La captación y retención del talento se asemeja a un proceso de enamoramiento: la empresa debe mostrarse atractiva ante los candidatos y, para ello, pone un gran esfuerzo en mostrar todas sus bondades en redes sociales, en eventos y ferias de empleo. Es ahí cuando tiene lugar el flechazo, normalmente suele ser un amor a primera vista, porque lo que vemos es todo lo que siempre hemos deseado e idealizado en nuestra cabecita. Sin embargo, una vez que nos han captado, las empresas comienzan con la fase de la retención. Este momento es clave, porque aquí es dónde el enamoramiento puede desvanecerse de un plumazo si todo lo que hemos visto en un primer momento resulta ser sólo un espejismo, o una cutre campaña de marketing. Pero si la organización ha trabajado la retención del talento, el enamoramiento se incrementará e incluso se extenderá en el tiempo. Para ello, la clave radica en que la organización y, por tanto, todos sus integrantes, vayan alineados a esta propuesta de valor que enamora a los empleados. Y, en este sentido, valores como el respeto, la tolerancia, y la acepción de la diversidad son elementos potenciadores.
La propuesta de valor de una organización debe obtener como resultado que las personas se sientan como en casa y, para ello, debemos trabajar en cuidar el viaje del empleado en sus diferentes etapas. En el caso de Lana, todo el viaje previo a su incorporación había sido impecable. Sin embargo, la empresa comenzó a fallar en el on-boarding, pues apenas se invertía tiempo y personas en acompañar a las nuevas incorporaciones durante esa etapa inicial. Posteriormente, Lana vive en dos proyectos la misma situación: edadismo (es demasiado joven para hacer esto y lo otro) y discriminación de género (no teniéndose en cuenta sus propuestas hasta que las propone un compañero, o bien etiquetándola de intensa en una evaluación). A todo ello, podríamos sumar la situación de acoso, que tendría que haberse solucionado pudiendo denunciarlo a través del canal de contacto establecido en un protocolo de acoso. Toda esta situación es la que lleva a Lana a perder ese enamoramiento inicial.

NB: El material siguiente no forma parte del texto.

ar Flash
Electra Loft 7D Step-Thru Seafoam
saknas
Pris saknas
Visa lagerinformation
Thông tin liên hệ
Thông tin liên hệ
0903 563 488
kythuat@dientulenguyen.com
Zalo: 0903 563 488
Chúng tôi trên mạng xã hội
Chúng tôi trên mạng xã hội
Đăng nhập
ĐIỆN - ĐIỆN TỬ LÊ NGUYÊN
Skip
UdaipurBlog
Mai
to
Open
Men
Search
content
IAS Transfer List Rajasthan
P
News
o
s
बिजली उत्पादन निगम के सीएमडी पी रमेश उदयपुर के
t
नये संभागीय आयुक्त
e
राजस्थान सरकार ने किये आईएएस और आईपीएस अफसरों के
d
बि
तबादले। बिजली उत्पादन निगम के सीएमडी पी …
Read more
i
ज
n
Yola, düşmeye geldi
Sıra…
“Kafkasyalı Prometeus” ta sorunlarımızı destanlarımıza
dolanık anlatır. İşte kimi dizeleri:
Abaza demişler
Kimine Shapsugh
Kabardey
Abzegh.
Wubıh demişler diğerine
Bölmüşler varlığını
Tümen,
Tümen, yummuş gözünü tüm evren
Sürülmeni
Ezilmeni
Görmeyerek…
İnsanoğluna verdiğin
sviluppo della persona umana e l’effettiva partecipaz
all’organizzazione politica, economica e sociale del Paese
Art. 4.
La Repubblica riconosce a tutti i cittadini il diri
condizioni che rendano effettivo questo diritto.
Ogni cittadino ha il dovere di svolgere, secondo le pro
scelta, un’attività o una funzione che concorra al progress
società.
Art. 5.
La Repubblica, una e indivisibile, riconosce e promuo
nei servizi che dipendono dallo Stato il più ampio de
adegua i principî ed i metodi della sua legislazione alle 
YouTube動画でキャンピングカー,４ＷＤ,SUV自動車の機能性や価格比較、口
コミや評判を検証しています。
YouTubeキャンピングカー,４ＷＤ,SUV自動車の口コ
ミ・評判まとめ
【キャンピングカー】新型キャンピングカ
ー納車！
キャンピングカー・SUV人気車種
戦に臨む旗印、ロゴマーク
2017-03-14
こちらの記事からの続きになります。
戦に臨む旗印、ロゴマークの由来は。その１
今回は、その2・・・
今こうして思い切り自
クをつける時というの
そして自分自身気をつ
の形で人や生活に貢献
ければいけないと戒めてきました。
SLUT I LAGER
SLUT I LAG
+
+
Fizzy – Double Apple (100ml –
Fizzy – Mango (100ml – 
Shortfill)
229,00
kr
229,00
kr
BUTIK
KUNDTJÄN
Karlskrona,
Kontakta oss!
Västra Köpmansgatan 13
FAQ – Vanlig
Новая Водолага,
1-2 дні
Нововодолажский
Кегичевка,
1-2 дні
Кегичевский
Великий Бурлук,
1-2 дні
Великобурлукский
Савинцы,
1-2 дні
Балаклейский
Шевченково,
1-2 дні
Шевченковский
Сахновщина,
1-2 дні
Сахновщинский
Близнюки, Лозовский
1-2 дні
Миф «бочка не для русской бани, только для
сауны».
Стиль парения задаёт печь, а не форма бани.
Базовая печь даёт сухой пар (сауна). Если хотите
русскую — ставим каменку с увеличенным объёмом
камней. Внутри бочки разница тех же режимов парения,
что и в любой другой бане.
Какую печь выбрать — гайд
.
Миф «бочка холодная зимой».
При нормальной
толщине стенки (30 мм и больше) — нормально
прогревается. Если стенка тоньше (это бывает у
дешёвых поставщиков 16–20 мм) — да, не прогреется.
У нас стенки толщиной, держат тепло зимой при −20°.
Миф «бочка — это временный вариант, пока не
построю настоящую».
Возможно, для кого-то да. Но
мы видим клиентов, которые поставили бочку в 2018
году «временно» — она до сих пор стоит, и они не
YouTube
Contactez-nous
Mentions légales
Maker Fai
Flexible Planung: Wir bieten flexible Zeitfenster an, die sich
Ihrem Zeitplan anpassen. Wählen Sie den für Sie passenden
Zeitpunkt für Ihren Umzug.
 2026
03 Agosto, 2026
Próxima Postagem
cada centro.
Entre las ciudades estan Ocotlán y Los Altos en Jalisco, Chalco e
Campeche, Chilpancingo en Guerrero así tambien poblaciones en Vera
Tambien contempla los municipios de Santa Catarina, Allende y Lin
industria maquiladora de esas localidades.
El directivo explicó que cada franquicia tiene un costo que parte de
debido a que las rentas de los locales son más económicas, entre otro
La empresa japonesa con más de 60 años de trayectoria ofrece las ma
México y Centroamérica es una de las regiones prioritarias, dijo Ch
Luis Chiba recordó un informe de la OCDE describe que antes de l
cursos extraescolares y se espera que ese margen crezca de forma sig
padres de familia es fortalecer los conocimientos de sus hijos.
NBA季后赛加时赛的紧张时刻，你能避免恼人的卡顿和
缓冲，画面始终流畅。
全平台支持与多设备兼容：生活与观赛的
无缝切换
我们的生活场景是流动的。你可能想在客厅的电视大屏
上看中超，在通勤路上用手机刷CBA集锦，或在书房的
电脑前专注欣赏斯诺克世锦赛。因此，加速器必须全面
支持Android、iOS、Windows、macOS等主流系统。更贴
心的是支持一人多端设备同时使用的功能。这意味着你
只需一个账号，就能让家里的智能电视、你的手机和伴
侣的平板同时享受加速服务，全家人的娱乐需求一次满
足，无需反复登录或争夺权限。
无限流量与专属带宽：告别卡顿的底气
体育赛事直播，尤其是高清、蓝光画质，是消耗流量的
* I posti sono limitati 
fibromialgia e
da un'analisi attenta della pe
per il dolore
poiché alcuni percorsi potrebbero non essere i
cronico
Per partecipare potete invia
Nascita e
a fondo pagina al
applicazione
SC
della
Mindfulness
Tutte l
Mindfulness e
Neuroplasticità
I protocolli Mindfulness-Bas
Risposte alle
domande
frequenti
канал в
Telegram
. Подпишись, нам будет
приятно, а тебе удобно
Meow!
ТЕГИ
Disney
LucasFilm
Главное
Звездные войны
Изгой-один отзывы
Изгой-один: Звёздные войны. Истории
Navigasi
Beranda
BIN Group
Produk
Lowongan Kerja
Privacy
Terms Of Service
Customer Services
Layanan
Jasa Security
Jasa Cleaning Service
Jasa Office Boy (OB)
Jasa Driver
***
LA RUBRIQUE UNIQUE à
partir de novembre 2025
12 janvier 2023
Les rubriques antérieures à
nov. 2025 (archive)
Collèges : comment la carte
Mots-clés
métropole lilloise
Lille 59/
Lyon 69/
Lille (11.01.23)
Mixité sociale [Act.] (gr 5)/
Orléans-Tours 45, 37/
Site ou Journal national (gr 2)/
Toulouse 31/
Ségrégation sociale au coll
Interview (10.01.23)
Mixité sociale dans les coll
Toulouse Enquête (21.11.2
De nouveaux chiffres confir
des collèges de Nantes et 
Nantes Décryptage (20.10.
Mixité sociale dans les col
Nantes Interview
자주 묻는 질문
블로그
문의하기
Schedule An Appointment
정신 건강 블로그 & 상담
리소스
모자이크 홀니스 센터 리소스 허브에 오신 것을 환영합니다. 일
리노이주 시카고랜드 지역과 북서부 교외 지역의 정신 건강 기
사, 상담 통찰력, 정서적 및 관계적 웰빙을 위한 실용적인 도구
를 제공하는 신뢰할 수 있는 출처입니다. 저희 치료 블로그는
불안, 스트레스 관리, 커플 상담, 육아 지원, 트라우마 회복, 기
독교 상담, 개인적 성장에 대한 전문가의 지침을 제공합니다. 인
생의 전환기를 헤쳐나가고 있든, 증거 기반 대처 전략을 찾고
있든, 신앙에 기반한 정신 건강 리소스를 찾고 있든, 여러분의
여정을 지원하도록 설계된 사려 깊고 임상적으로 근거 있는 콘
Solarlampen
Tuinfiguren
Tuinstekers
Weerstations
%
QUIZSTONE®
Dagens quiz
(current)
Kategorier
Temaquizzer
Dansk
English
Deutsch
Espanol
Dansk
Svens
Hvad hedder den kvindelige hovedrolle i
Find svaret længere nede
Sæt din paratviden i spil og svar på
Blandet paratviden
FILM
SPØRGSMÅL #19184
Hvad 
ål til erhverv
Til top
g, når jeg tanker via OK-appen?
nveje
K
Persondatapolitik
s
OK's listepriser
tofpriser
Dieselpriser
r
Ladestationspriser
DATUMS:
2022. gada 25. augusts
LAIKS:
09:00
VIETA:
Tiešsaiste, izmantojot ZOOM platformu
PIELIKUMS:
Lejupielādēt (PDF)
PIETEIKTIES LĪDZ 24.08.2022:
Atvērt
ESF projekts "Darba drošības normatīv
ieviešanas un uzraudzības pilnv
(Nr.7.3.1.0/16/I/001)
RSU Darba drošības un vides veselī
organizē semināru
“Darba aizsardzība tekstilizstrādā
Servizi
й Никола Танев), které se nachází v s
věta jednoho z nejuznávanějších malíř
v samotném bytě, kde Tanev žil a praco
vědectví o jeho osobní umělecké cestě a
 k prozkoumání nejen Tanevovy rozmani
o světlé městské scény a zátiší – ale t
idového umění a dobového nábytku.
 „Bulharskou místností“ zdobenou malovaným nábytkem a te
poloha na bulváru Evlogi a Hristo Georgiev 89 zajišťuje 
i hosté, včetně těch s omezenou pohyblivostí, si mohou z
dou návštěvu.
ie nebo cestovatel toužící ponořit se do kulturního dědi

Tener equipos diversos es una apuesta fuerte dentro de las organizaciones, pero sensibilizar y formar a las personas para trabajar en pro de la inclusión es la clave para que las personas se sientan en un escenario seguro y confortable en el que poder expresarse libremente, y que sus ideas puedan ser tenidas en cuenta independientemente de su edad, género, orientación sexual, raza o capacidades diferentes.
La inclusión enamora. La inclusión multiplica.